> _DOCUMENT SECTION_:
BEGIN
# Refactotron Training

Fine-tuning StarCoder-1B with LoRA for code refactoring.

Expected validation loss: 0.48-0.55
Training time: 12-15 hours on T4 GPU

## Mount Google Drive

In [None]:
from google.colab import drive
drive.mount('/content/drive')
print("/content/drive/MyDrive/refactotron_lora_optimized/")

## Check GPU & Install Dependencies

In [None]:
import torch

print("GPU Status:")
print(f"Available: {torch.cuda.is_available()}")
if torch.cuda.is_available():
    print(f"Device: {torch.cuda.get_device_name(0)}")
    print(f"VRAM: {torch.cuda.get_device_properties(0).total_memory / 1e9:.1f} GB")
    print("Ready for training!")
else:
    print("NO GPU! Go to: Runtime > Change runtime type > T4 GPU")

!pip install -q transformers datasets peft accelerate bitsandbytes

## Upload Training Data

Upload the enhanced training files:
- `train_enhanced.jsonl` (~60 MB)
- `validation_enhanced.jsonl` (~7.5 MB)

In [None]:
from google.colab import files
import os

print("Upload train_enhanced.jsonl and validation_enhanced.jsonl")
uploaded = files.upload()

print("\nFiles uploaded:")
for filename in uploaded.keys():
    size_mb = len(uploaded[filename]) / (1024*1024)
    print(f"{filename}: {size_mb:.1f} MB")
    
if 'train_enhanced.jsonl' not in uploaded:
    print("\nWARNING: You need to upload 'train_enhanced.jsonl'")
if 'validation_enhanced.jsonl' not in uploaded:
    print("\nWARNING: You need to upload 'validation_enhanced.jsonl'")

## HuggingFace Authentication

In [None]:
from huggingface_hub import login
login()

## Load Model & Tokenizer

In [None]:
from transformers import AutoModelForCausalLM, AutoTokenizer
from peft import LoraConfig, get_peft_model, TaskType
import torch

tokenizer = AutoTokenizer.from_pretrained("bigcode/starcoderbase-1b")
tokenizer.pad_token = tokenizer.eos_token

model = AutoModelForCausalLM.from_pretrained(
    "bigcode/starcoderbase-1b",
    torch_dtype=torch.float16,
    device_map="auto",
    trust_remote_code=True
)

print(f"Base model loaded: {model.num_parameters():,} parameters")

## Configure LoRA

In [None]:
lora_config = LoraConfig(
    r=16,
    lora_alpha=32,
    target_modules=["c_proj", "c_attn"],
    lora_dropout=0.08,
    bias="none",
    task_type=TaskType.CAUSAL_LM
)

model = get_peft_model(model, lora_config)
model.print_trainable_parameters()
print("\nLoRA configured (r=16)")

## Load Training Data

In [None]:
from datasets import Dataset
import json

def load_jsonl(filepath):
    data = []
    with open(filepath, 'r') as f:
        for line in f:
            if line.strip():
                data.append(json.loads(line))
END
> _PARTS OF THE EXERCISE_:
1. How much training time does the Refactotron training notebook expect on a T4 GPU?
2. Pick up the Refactotron training notebook right after its last line and keep writing it.

> _DATA ROWS_:
BEGIN
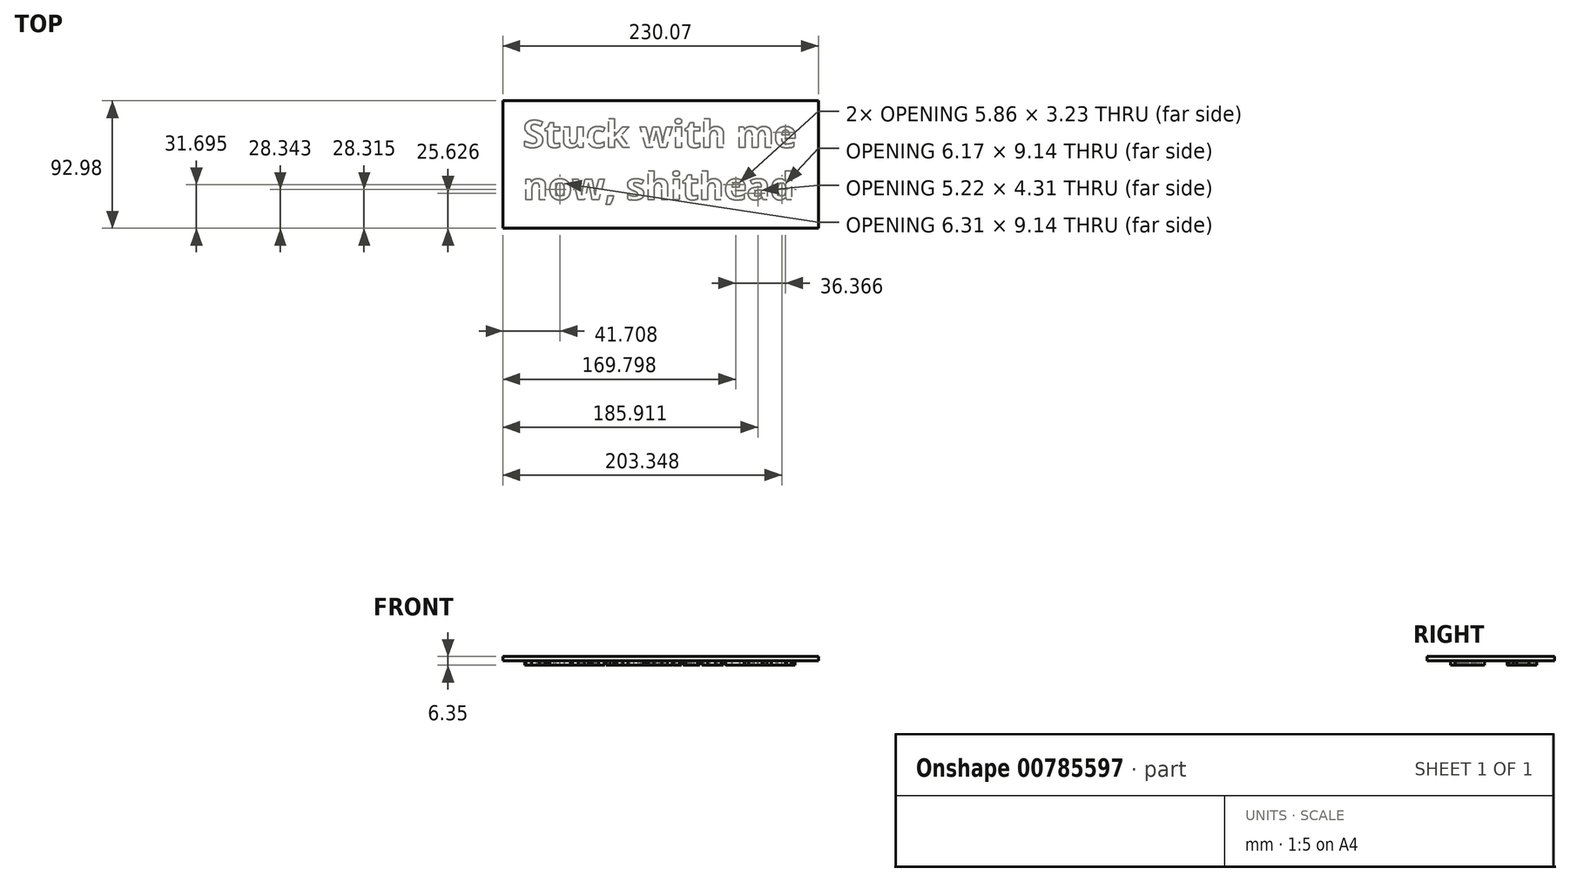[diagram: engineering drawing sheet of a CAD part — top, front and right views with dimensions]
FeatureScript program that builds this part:
annotation { "Feature Type Name" : "Feature", "Feature Type Description" : "" }
export const myFeature = defineFeature(function(context is Context, id is Id, definition is map)
    precondition{}
    {
        {
            var Q0;
            Q0=qCreatedBy(makeId("Top.planeOp"),FACE);
            var sketch = newSketch(context, id + "F0", { "sketchPlane" : qUnion([Q0])});
            skText(sketch, "E0", { "text": "Stuck with me\nnow, shithead", "fontName": "OpenSans-Bold.ttf"});
            const initialGuessF0  = {"E0": [0, 0, 1, 0, 0.02018]};
            skSetInitialGuess(sketch, initialGuessF0);
            skSolve(sketch);
        }
        {
            var Q0;
            Q0 = qSketchRegion(id + "F0", true);
            extrude(context, id + "F1", {"entities" : qUnion([Q0]), "depth" : 3.17 * mm, "offsetDistance" : 25.4 * mm});
        }
        {
            var Q0;
            Q0=makeQuery(id+"F1.opExtrude","CAP_FACE",FACE,{"disambiguationData":[OSD([sQuery(id+"F0.wireOp",EDGE,"E0.sketch_text.stroke-0"),sQuery(id+"F0.wireOp",EDGE,"E0.sketch_text.stroke-1"),sQuery(id+"F0.wireOp",EDGE,"E0.sketch_text.stroke-2"),sQuery(id+"F0.wireOp",EDGE,"E0.sketch_text.stroke-3"),sQuery(id+"F0.wireOp",EDGE,"E0.sketch_text.stroke-4"),sQuery(id+"F0.wireOp",EDGE,"E0.sketch_text.stroke-5"),sQuery(id+"F0.wireOp",EDGE,"E0.sketch_text.stroke-6"),sQuery(id+"F0.wireOp",EDGE,"E0.sketch_text.stroke-7"),sQuery(id+"F0.wireOp",EDGE,"E0.sketch_text.stroke-8"),sQuery(id+"F0.wireOp",EDGE,"E0.sketch_text.stroke-9"),sQuery(id+"F0.wireOp",EDGE,"E0.sketch_text.stroke-10"),sQuery(id+"F0.wireOp",EDGE,"E0.sketch_text.stroke-11"),sQuery(id+"F0.wireOp",EDGE,"E0.sketch_text.stroke-12"),sQuery(id+"F0.wireOp",EDGE,"E0.sketch_text.stroke-13"),sQuery(id+"F0.wireOp",EDGE,"E0.sketch_text.stroke-14"),sQuery(id+"F0.wireOp",EDGE,"E0.sketch_text.stroke-15"),sQuery(id+"F0.wireOp",EDGE,"E0.sketch_text.stroke-16"),sQuery(id+"F0.wireOp",EDGE,"E0.sketch_text.stroke-17"),sQuery(id+"F0.wireOp",EDGE,"E0.sketch_text.stroke-18"),sQuery(id+"F0.wireOp",EDGE,"E0.sketch_text.stroke-19"),sQuery(id+"F0.wireOp",EDGE,"E0.sketch_text.stroke-20"),sQuery(id+"F0.wireOp",EDGE,"E0.sketch_text.stroke-21"),sQuery(id+"F0.wireOp",EDGE,"E0.sketch_text.stroke-22"),sQuery(id+"F0.wireOp",EDGE,"E0.sketch_text.stroke-23"),sQuery(id+"F0.wireOp",EDGE,"E0.sketch_text.stroke-24"),sQuery(id+"F0.wireOp",EDGE,"E0.sketch_text.stroke-25"),sQuery(id+"F0.wireOp",EDGE,"E0.sketch_text.stroke-26"),sQuery(id+"F0.wireOp",EDGE,"E0.sketch_text.stroke-27")])],"isStart":false});
            var sketch = newSketch(context, id + "F2", { "sketchPlane" : qUnion([Q0])});
            skLineSegment(sketch, "E1.bottom", {"start": v(-14.62, 34.17) * mm, "end": v(215.45, 34.17) * mm});
            skLineSegment(sketch, "E1.top", {"start": v(-14.62, -58.81) * mm, "end": v(215.45, -58.81) * mm});
            skLineSegment(sketch, "E1.left", {"start": v(-14.62, 34.17) * mm, "end": v(-14.62, -58.81) * mm});
            skLineSegment(sketch, "E1.right", {"start": v(215.45, 34.17) * mm, "end": v(215.45, -58.81) * mm});
            skSolve(sketch);
        }
        {
            var Q0;
            Q0 = qSketchRegion(id + "F2", true);
            extrude(context, id + "F3", {"entities" : qUnion([Q0]), "depth" : 3.17 * mm, "offsetDistance" : 25.4 * mm});
        }
    });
END
> _RESPONSES_:
1. 12 to 15 hours.

2.
    return data

train_data = load_jsonl('train_enhanced.jsonl')
val_data = load_jsonl('validation_enhanced.jsonl')

print(f"Train: {len(train_data):,} samples")
print(f"Validation: {len(val_data):,} samples")

if len(train_data) < 30000:
    print(f"\nWARNING: Only {len(train_data)} training samples!")
    print("Expected ~39,000+ samples. Did you upload the wrong file?")
else:
    print("Data size verified")

train_dataset = Dataset.from_list(train_data)
val_dataset = Dataset.from_list(val_data)

print("\nSample input (first 200 chars):")
print(train_data[0]['input'][:200])

## Tokenization with Label Masking

Input tokens are masked with -100 so loss is only computed on output tokens.

In [None]:
def tokenize_function(examples):
    """
    Tokenize input + output with proper label masking.
    Loss is only computed on the output portion.
    """
    input_encodings = tokenizer(
        examples['input'],
        truncation=False,
        padding=False,
        add_special_tokens=False
    )
    
    output_encodings = tokenizer(
        examples['output'],
        truncation=False,
        padding=False,
        add_special_tokens=False
    )
    
    input_ids_list = []
    labels_list = []
    
    for inp_ids, out_ids in zip(input_encodings['input_ids'], output_encodings['input_ids']):
        combined = inp_ids + out_ids
        
        if len(combined) > 1024:
            combined = combined[:1024]
        
        labels = [-100] * len(inp_ids) + out_ids
        if len(labels) > 1024:
            labels = labels[:1024]
        
        input_ids_list.append(combined)
        labels_list.append(labels)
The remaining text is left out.